(Provided data begins)

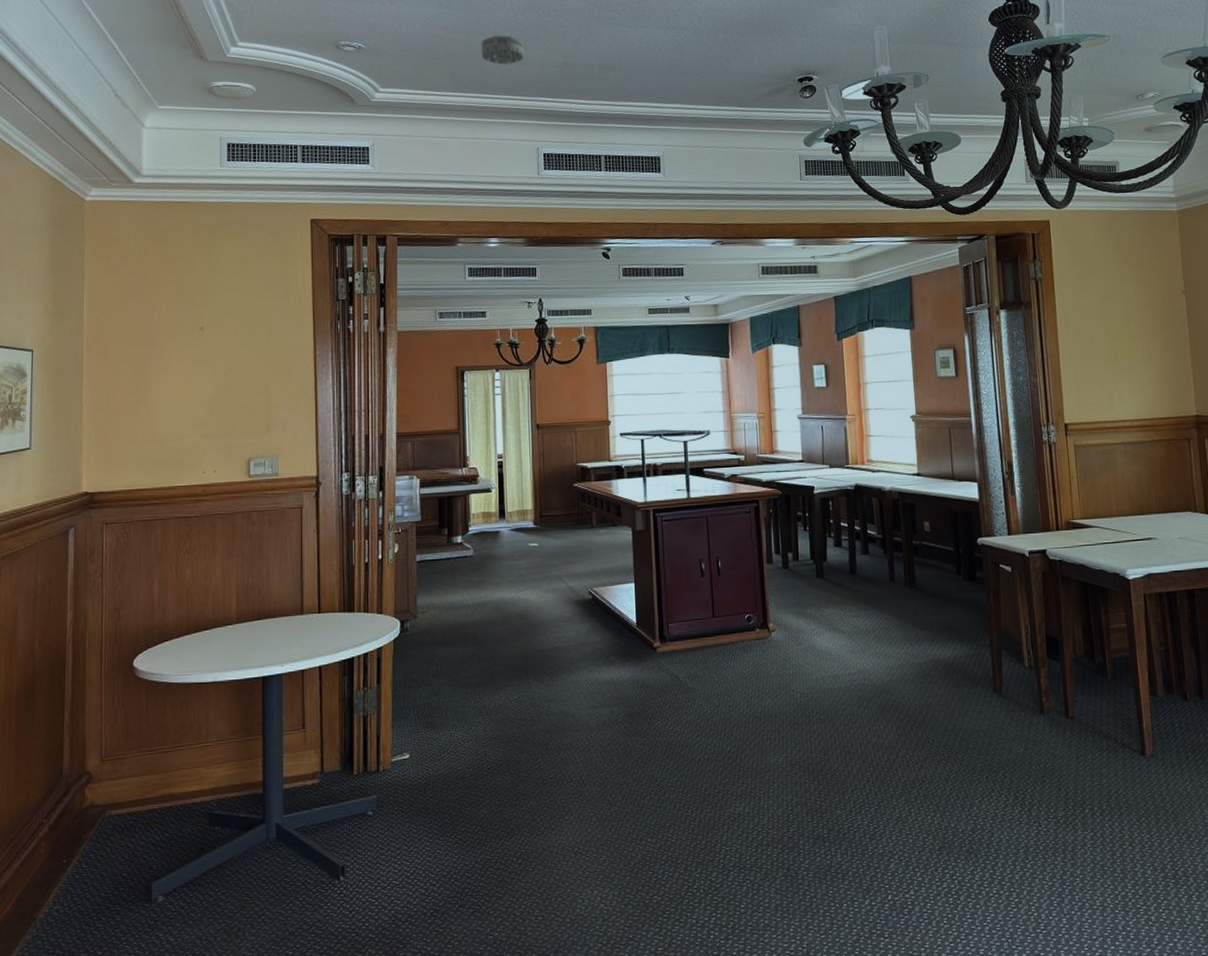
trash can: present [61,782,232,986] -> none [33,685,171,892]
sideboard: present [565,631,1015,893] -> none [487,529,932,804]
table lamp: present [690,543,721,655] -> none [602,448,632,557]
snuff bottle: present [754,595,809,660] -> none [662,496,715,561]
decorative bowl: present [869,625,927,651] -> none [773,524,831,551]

(Provided data ends)

**Problem statement**
Reprint exactly, and only, the lines running from the one containing "snuff bottle: present" through the last line of the listing above.

**Answer box**
snuff bottle: present [754,595,809,660] -> none [662,496,715,561]
decorative bowl: present [869,625,927,651] -> none [773,524,831,551]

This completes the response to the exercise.